ATI RN
ATI Exit Exam 2024
1. A client with chronic kidney disease is being taught by a nurse about managing protein intake. Which of the following instructions should the nurse include?
- A. You should increase your intake of high-protein foods.
- B. You should limit your intake of high-protein foods.
- C. You should avoid all protein sources to prevent further kidney damage.

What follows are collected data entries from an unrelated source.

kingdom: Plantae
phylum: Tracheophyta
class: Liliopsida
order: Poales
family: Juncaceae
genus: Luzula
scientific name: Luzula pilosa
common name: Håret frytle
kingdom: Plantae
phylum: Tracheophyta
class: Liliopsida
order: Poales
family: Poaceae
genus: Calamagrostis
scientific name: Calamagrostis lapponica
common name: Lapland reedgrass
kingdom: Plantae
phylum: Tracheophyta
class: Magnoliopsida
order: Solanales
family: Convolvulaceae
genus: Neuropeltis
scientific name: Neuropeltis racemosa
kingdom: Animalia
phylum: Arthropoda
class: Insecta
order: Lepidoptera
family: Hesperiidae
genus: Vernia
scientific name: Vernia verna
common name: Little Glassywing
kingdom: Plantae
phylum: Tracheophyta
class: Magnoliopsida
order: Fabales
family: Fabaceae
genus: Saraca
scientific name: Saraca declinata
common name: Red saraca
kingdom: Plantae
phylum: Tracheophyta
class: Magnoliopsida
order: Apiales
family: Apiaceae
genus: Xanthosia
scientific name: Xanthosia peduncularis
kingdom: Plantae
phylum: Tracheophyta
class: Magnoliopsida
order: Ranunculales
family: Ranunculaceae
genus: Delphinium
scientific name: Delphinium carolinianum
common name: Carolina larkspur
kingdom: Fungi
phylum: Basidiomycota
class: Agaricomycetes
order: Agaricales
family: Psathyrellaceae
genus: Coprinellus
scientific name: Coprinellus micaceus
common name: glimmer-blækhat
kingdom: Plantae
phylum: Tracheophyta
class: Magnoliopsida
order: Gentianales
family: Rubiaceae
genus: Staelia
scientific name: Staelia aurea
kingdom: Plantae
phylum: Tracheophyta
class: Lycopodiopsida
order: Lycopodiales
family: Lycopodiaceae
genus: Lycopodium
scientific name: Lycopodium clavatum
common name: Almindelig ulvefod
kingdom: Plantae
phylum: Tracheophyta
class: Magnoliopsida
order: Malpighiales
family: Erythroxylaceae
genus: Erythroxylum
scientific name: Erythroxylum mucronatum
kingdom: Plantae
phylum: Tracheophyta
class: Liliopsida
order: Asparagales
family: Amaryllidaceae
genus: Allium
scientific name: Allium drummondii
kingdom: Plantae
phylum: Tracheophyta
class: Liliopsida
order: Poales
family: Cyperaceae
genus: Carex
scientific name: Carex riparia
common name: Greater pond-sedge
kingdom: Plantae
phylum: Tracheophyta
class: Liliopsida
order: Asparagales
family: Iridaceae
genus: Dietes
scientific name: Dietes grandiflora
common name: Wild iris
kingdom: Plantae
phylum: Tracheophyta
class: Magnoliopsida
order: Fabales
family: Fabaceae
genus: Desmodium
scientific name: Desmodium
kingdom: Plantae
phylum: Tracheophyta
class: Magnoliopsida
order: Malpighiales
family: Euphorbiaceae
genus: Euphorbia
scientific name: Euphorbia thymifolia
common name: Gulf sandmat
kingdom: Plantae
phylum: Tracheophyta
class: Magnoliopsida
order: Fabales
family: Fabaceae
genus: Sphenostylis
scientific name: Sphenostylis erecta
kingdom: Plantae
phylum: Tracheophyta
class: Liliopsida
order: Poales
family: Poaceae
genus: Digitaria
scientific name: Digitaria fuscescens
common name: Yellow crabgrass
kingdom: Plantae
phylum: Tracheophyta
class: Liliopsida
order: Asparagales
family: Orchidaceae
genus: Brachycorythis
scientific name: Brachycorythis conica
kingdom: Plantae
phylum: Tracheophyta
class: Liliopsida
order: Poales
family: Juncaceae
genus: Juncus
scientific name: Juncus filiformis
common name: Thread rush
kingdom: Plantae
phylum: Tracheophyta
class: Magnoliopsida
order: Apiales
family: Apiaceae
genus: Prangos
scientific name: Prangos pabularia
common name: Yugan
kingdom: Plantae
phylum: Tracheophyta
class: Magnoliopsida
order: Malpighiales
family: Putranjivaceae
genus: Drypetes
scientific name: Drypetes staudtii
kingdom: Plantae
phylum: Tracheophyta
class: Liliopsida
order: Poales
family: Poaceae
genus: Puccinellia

- D. You should increase your intake of animal protein.
Correct answer: B
Rationale: The correct answer is B: 'You should limit your intake of high-protein foods.' Clients with chronic kidney disease should restrict their intake of high-protein foods to lessen the workload on the kidneys and prevent further kidney damage. Option A is incorrect as increasing intake of high-protein foods can exacerbate the condition. Option C is incorrect as avoiding all protein sources is not advisable, as some proteins are essential for overall health. Option D is incorrect as increasing the intake of animal protein can put more strain on the kidneys due to the metabolites produced during protein breakdown.
2. A client has deep vein thrombosis (DVT). Which of the following actions should the nurse take?
- A. Administer thrombolytics as prescribed.
- B. Massage the affected extremity every 2 hours.
- C. Apply warm compresses to the affected extremity.
- D. Place the client in a supine position with the legs elevated.
Correct answer: C
Rationale: The correct action for a nurse caring for a client with deep vein thrombosis (DVT) is to apply warm compresses to the affected extremity. Warm compresses help reduce swelling and pain in clients with DVT. Administering thrombolytics (Choice A) is not typically done without specific orders due to the risk of bleeding. Massaging the affected extremity (Choice B) can dislodge blood clots and lead to complications. Placing the client in a supine position with the legs elevated (Choice D) may increase the risk of clot dislodgment.
3. A nurse is assessing a client who has a urinary tract infection and is receiving ciprofloxacin. Which of the following findings should the nurse report to the provider?
- A. Dry mouth.
- B. Photosensitivity.
- C. Headache.
- D. Urinary retention.
Correct answer: B
Rationale: The correct answer is B: Photosensitivity. Ciprofloxacin can cause photosensitivity, making the client more sensitive to sunlight. It is essential for the nurse to report this finding to the provider so that appropriate measures can be taken to prevent skin damage. Dry mouth, headache, and urinary retention are not typically associated with ciprofloxacin use and do not require immediate reporting to the provider in this scenario.
4. A nurse in a provider's office is reviewing the laboratory results of a group of clients. The nurse should identify that which of the following sexually transmitted infections is a nationally notifiable infectious disease that should be reported to the state health department?
- A. Chlamydia
- B. Human papillomavirus
- C. Candidiasis
- D. Herpes simplex virus
Correct answer: A
Rationale: Chlamydia is the correct answer. It is a sexually transmitted infection that is nationally notifiable, meaning healthcare providers are required to report cases to the state health department. This is crucial for disease surveillance, monitoring, and implementing public health interventions. Human papillomavirus, Candidiasis, and Herpes simplex virus are not nationally notifiable infectious diseases and do not require mandatory reporting to the state health department.
5. What is the primary action when caring for a patient with a stage 3 pressure ulcer?
- A. Apply a hydrocolloid dressing
- B. Provide wound debridement
- C. Change the dressing daily
- D. Apply moist gauze to the ulcer
Correct answer: A
Rationale: The correct answer is to apply a hydrocolloid dressing. This type of dressing helps maintain a moist environment that is conducive to healing in stage 3 pressure ulcers. Providing wound debridement (choice B) is more suitable for higher stages of pressure ulcers where there is necrotic tissue. Changing the dressing daily (choice C) may be necessary but is not the primary action for a stage 3 pressure ulcer. Applying moist gauze (choice D) is not the recommended approach as it does not provide the same benefits as a hydrocolloid dressing.